* Task item
Render the lines of the records as a numbered list, leaving out any blank lines. Begin at the line that contains "purchase of your" and stop after the line that contains "Online Privacy".
※ ※ ※
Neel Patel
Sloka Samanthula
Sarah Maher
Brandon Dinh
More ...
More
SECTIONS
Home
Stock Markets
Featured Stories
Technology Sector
※ ※ ※
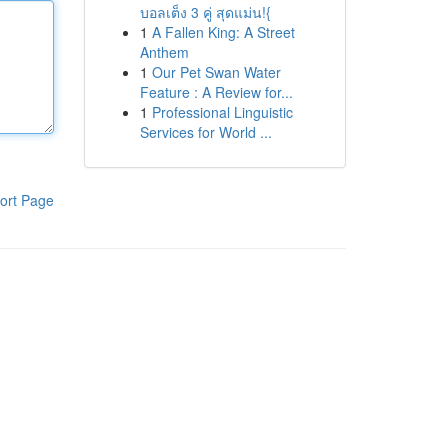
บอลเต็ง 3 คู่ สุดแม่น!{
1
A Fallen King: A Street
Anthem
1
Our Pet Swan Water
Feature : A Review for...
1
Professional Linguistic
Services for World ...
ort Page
※ ※ ※
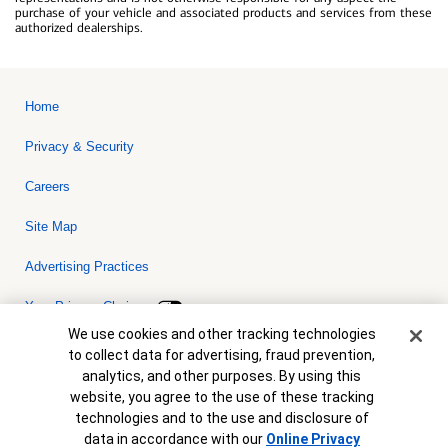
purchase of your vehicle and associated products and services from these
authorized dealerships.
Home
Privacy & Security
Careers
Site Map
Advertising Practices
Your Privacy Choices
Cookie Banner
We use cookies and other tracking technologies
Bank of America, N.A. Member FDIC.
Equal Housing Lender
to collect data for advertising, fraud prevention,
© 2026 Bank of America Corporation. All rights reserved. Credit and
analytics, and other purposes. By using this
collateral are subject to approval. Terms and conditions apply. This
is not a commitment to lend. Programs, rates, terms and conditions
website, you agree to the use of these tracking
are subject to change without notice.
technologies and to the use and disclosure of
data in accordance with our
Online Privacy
※ ※ ※
* Task answer
1. purchase of your vehicle and associated products and services from these
2. authorized dealerships.
3. Home
4. Privacy & Security
5. Careers
6. Site Map
7. Advertising Practices
8. Your Privacy Choices
9. Cookie Banner
10. We use cookies and other tracking technologies
11. Bank of America, N.A. Member FDIC.
12. Equal Housing Lender
13. to collect data for advertising, fraud prevention,
14. © 2026 Bank of America Corporation. All rights reserved. Credit and
15. analytics, and other purposes. By using this
16. collateral are subject to approval. Terms and conditions apply. This
17. is not a commitment to lend. Programs, rates, terms and conditions
18. website, you agree to the use of these tracking
19. are subject to change without notice.
20. technologies and to the use and disclosure of
21. data in accordance with our
22. Online Privacy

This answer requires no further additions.